Definite and indefinite one dimensional integrals can be performed in Stan using the integrate_1d function.

As an example, the normalizing constant of a left-truncated normal distribution is

\[ \int_a^\infty \frac{1}{\sqrt{2 \pi \sigma^2}} e^{-\frac{1}{2}\frac{(x - \mu)^2}{\sigma^2}} \]

To compute this integral in Stan, the integrand must first be defined as a Stan function (see the Stan Reference Manual chapter on User-Defined Functions for more information on coding user-defined functions).

real normal_density(real x,          // Function argument
                    real xc,         // Complement of function argument
                                     //  on the domain (defined later)
                    real[] theta,    // parameters
                    real[] x_r,      // data (real)
                    int[] x_i) {     // data (integer)
  real mu = theta[1];
  real sigma = theta[2];

  return 1 / (sqrt(2 * pi()) * sigma) * exp(-0.5 * ((x - mu) / sigma)^2);
}

This function is expected to return the value of the integrand evaluated at point x. The argument xc is used in definite integrals to avoid loss of precision near the limits of integration and is set to NaN when either limit is infinite (see the section on precision/loss in the chapter on Higher-Order Functions of the Stan Functions Reference for details on how to use this). The argument theta is used to pass in arguments of the integral that are a function of the parameters in our model. The arguments x_r and x_i are used to pass in real and integer arguments of the integral that are not a function of our parameters.

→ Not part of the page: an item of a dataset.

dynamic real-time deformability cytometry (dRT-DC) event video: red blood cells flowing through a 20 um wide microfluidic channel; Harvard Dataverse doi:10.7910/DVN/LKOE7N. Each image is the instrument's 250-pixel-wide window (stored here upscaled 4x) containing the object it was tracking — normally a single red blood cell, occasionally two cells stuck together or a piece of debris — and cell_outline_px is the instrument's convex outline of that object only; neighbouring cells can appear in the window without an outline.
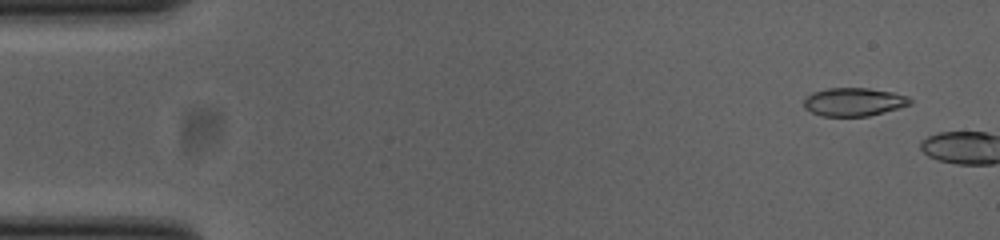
{"species": "common noctule bat (a hibernating species)", "species_latin": "Nyctalus noctula", "temperature_condition": "cold", "stored_images_in_passage": 4, "camera_frame_rate_fps": 3000, "um_per_image_px": 0.085, "animal": {"sex": "female", "body_mass_g": 23.0, "forearm_length_mm": 53.4}, "frame": {"image": 1, "passage_image": 3, "time_ms": 0.667, "image_size_px": [1000, 240], "cell_outline_px": [[912, 104], [884, 112], [868, 116], [820, 116], [804, 108], [804, 100], [812, 92], [828, 88], [868, 88], [892, 92], [908, 96], [912, 100]], "centroid_in_image_um": [72.58, 8.66], "position_along_channel_um": 12.4, "area_um2": 17.51}}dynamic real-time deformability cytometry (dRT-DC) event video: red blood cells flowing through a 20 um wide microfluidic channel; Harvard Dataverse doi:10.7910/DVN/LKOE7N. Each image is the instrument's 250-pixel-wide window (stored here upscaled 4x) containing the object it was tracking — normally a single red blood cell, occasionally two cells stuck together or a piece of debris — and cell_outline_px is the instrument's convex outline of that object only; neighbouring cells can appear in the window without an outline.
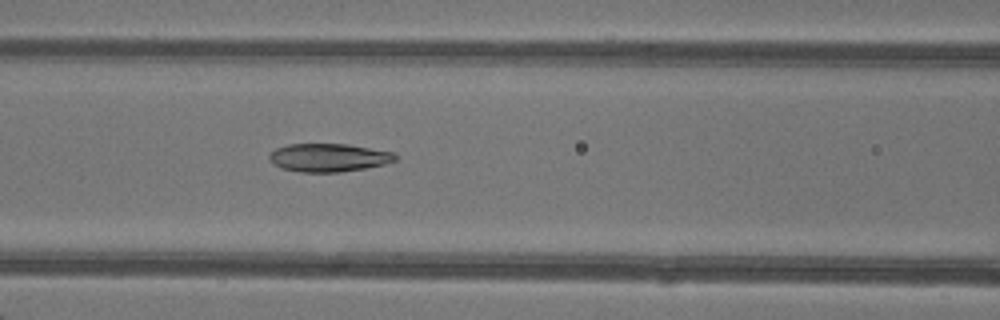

The function defining the integrand must have exactly the argument types and return type of normal_density above, though argument naming is not important. Even if x_r and x_i are unused in the integrand, they must be included in the function signature. This may require passing in zero-length arrays for data or a zero-length vector for parameters if the integral does not involve data or parameters.